Interpretive Summary: Biological pigments include chlorophylls for green colors and photosynthesis, and carotenoids, flavonoids, and betalains for non-green colors and diverse functions. These chemical components are able to generate a full spectrum of visual colors in nature, and are rich in fruits and vegetables that are ultimately ingested in our daily diet. Extensive research on pigment biosynthetic and genetic mechanisms has yielded insightful results over the past years. Potential nutritional and medicinal benefits of these pigments to human and animals have attracted nutritionists and clinical functional food researchers to study their health effects and encourage people to increase the daily consumption of pigment-rich fruits and vegetables. This book gives a comprehensive overview of biosynthetic genomics and preventive dietetics of carotenoids, flavonoids and betalains in general and in particular fruits and vegetables as well.

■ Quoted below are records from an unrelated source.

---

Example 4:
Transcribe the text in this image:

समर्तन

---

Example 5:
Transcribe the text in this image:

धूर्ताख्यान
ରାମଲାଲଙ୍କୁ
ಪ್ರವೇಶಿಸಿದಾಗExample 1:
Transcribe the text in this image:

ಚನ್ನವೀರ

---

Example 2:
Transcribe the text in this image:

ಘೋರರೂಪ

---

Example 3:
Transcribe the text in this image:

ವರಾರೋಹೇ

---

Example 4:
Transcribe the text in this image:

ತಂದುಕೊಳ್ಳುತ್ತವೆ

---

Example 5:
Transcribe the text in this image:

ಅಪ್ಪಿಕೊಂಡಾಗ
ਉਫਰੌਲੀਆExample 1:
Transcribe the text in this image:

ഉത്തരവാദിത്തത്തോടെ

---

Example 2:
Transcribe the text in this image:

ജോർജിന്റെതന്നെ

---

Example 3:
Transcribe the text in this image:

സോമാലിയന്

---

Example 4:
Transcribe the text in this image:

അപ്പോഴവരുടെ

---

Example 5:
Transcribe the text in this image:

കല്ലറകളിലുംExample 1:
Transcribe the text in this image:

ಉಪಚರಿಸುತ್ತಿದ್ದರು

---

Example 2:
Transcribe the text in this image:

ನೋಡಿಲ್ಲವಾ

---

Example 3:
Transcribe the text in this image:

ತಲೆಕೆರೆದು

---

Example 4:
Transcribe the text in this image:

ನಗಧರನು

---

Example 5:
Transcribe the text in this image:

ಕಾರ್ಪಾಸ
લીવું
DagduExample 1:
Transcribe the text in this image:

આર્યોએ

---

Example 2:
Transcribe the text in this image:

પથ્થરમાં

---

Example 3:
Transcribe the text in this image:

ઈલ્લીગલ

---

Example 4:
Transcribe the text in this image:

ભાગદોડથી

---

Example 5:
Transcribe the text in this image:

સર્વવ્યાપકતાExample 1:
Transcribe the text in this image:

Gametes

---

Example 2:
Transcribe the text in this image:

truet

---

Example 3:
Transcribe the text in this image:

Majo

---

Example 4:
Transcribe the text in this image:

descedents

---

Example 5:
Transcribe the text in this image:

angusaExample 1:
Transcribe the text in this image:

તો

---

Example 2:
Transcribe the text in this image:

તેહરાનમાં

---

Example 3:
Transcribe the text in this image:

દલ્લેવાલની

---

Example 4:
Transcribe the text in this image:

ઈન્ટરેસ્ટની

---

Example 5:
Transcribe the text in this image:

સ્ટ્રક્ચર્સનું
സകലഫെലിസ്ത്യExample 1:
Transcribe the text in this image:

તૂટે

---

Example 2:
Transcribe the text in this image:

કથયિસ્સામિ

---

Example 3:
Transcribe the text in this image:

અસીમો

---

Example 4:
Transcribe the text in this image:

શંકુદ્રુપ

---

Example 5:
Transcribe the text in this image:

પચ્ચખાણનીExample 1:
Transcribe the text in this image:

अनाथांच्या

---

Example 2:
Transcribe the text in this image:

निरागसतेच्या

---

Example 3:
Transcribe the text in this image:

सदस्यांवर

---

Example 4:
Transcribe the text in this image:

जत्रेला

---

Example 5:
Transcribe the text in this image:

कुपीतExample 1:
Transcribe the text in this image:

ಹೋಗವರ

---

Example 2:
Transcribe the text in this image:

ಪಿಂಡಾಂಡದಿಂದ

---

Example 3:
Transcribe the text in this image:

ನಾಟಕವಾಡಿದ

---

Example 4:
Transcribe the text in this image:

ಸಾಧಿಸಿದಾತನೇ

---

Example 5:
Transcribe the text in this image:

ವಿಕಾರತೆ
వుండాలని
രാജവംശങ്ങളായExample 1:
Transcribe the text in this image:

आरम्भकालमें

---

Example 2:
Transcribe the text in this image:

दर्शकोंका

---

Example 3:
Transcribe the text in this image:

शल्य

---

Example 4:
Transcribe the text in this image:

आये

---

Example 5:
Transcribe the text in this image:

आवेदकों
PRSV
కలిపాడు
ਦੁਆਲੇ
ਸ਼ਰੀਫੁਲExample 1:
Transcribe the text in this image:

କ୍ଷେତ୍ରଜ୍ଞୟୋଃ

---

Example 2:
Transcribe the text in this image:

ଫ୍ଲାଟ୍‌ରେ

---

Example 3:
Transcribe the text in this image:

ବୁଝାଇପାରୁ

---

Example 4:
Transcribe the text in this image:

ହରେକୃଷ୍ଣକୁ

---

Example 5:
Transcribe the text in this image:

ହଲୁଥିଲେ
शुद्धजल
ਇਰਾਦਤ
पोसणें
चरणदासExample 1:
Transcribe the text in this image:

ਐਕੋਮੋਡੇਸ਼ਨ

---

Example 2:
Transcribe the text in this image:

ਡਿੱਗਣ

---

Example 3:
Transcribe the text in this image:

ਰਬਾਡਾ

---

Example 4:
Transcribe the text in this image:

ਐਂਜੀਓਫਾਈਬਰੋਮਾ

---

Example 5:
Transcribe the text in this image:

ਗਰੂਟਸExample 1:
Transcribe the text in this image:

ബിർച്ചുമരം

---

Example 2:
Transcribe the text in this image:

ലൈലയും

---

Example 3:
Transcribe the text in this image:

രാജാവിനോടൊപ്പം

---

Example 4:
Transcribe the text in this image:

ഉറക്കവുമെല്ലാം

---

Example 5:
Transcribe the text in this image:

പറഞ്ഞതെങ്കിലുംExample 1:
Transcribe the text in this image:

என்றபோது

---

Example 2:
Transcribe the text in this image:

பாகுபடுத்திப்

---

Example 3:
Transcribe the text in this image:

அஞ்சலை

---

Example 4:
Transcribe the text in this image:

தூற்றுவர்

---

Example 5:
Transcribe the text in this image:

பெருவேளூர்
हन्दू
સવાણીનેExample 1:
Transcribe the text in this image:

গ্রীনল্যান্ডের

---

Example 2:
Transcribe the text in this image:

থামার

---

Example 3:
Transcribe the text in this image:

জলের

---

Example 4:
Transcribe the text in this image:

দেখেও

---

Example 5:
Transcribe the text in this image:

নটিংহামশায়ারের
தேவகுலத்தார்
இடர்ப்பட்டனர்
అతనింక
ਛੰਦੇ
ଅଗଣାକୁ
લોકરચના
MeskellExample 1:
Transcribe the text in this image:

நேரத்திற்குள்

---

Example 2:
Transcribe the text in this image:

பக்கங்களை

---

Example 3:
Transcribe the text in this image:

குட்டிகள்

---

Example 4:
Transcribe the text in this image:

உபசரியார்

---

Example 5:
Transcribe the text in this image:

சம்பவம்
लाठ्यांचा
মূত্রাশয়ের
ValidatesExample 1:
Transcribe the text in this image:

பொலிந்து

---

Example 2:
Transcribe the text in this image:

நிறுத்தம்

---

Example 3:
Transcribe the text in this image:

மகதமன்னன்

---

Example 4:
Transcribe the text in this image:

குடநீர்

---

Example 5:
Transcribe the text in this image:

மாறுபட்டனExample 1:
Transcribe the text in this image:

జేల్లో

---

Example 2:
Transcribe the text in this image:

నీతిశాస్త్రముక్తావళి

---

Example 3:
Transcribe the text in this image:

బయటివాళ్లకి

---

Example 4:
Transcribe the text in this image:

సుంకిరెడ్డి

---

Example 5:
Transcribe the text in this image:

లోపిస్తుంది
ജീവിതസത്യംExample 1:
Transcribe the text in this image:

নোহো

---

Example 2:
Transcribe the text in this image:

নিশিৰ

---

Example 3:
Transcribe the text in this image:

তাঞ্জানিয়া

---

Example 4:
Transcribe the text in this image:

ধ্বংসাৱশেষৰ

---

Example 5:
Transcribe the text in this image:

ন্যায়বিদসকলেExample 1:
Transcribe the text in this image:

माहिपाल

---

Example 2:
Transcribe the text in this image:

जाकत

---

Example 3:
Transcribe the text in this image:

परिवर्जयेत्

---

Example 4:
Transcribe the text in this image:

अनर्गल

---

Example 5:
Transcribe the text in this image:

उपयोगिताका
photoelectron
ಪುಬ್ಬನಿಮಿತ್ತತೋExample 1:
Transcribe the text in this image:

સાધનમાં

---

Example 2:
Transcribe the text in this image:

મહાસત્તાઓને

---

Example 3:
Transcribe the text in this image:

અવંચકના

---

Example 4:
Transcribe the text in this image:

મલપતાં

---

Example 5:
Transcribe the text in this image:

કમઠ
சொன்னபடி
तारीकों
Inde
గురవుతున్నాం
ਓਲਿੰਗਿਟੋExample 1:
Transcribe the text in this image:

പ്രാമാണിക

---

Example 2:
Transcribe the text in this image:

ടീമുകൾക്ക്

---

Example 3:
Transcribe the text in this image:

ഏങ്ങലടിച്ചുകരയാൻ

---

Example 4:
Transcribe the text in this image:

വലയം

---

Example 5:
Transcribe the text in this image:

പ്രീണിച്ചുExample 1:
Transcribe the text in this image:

Technical Abstract: This comprehensive treatise provides a systemic and insightful overview of current advances in the biosynthetic genomics/genetics and preventive dietetics of carotenoids, flavonoids and betalains, from a general perspective, and in specific fruits and vegetables as well. Genomics/genetics focuses on what and how enzymatic and regulatory genes are involved in pigment biosynthesis. Dietetics emphasizes how these pigments contribute nutritional/medical benefits to health, prevent diseases, and act as potential nutraceuticals in the diet. The goal is to provide research scientists, nutrition specialists, healthy food advocates, students, and rainbow food (fruit and vegetable) lovers with an integrated resource on the biosynthetic and dietetic mechanisms of these pigments.